7. Affinity fraud. Many scammers use their victim’s religious or ethnic identity to gain their trust – knowing that it’s human nature to trust people who are like you – and then steal their life savings. From “gifting” programs at some churches to foreign exchange scams targeted at Asian Americans, no group seems to be without con artists who seek to take advantage of the trust of others.

8. Charitable gift annuities. These annuities are transfers of cash or property to a charitable organization. The value of the annuity is less than the value of the cash or property, with the difference constituting a charitable donation. While most annuities offered by charitable organizations are legitimate investments, investors should be cautious of little-known organizations or those that provide only sketchy information.
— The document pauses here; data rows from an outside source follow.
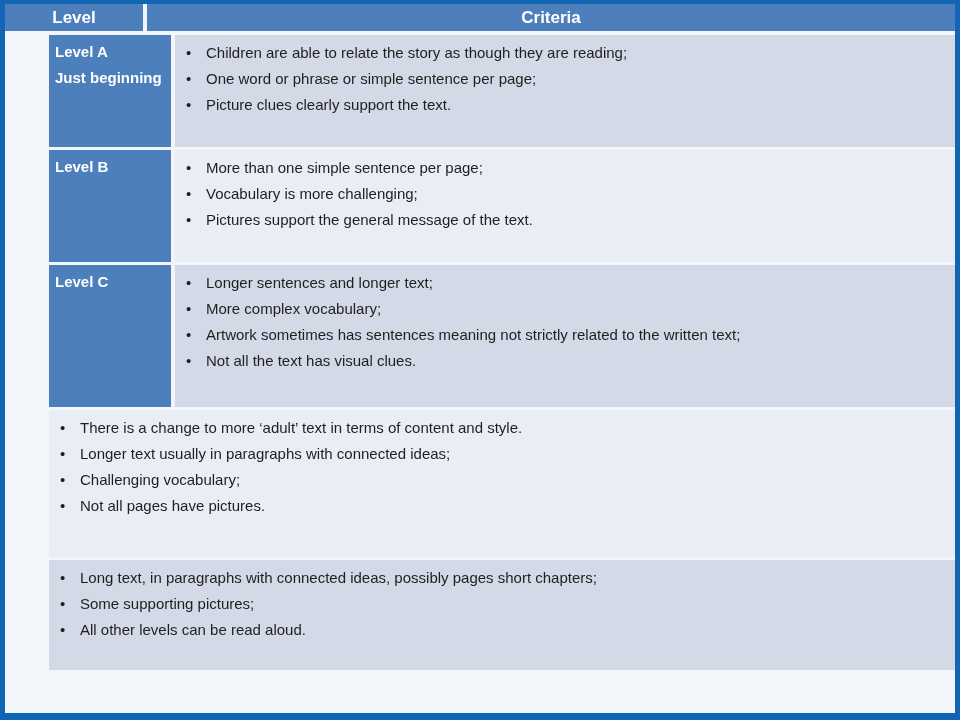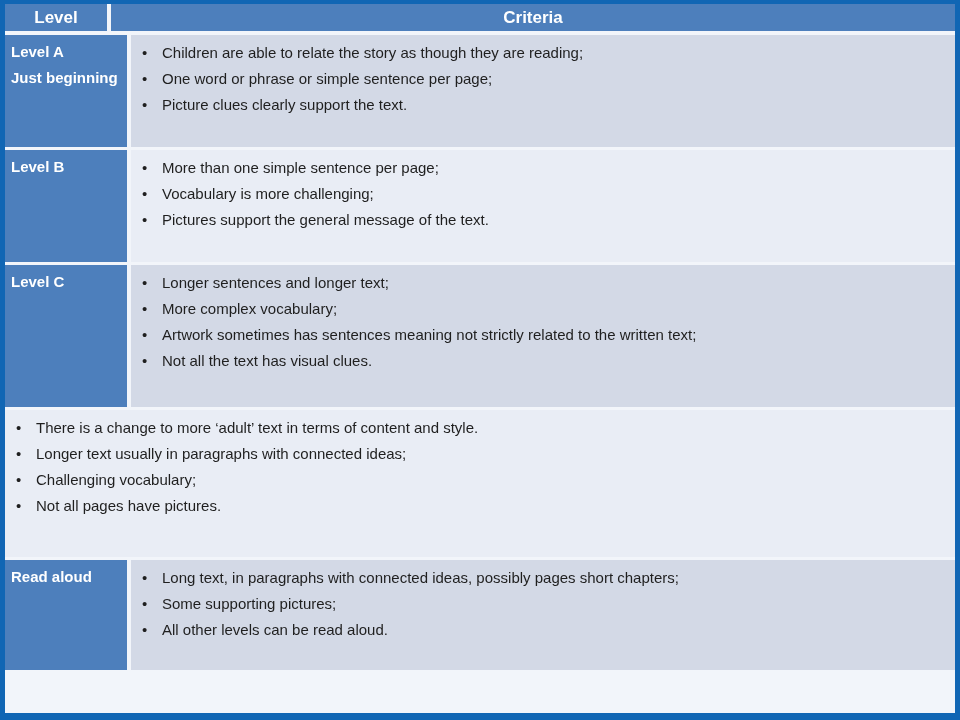--- a/index.html
+++ b/index.html
@@ -33,7 +33,7 @@
     align-items: center;
     justify-content: center;
   }
-  .hcell.level-col { width: 102px; margin-right: 4px; flex: none; }
+  .hcell.level-col { width: 138px; margin-right: 4px; flex: none; }
   .hcell.criteria-col { flex: 1; }
   .tbody { display: flex; flex-direction: column; flex: 1; }
   .row { display: flex; margin-top: 3px; }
9. Oil and gas schemes. These scams follow the headlines, rising in frequency with predictions of oil shortages or a rise in natural gas prices. In Arkansas, securities regulators forced Energy Consultants and Ark-La-Tex Consulting Co., L.L.C. to discontinue their marketing efforts after finding a natural gas well touted to investors as a ‘can’t lose’ opportunity hadn’t produced in years.

10. Equipment leasing. While the majority of equipment leasing deals are legitimate, thousands of investors have been scammed by individuals selling interests in payphones, ATMs or Internet kiosks. In a typical equipment leasing scam, a company sells a piece of equipment through a middleman. As part of the sale, the company agrees to lease back and service the equipment for a fee. Investors are promised high returns with little or no risk. But state regulators say high commissions paid to salesmen and promised returns that are unrealistically high doom many projects. In North Carolina, regulators took action against an individual who sold an Internet kiosk to an investor for $24,950, promising a 17 percent return. The individual had previously sold payphone leases to investors from a company that later filed for bankruptcy.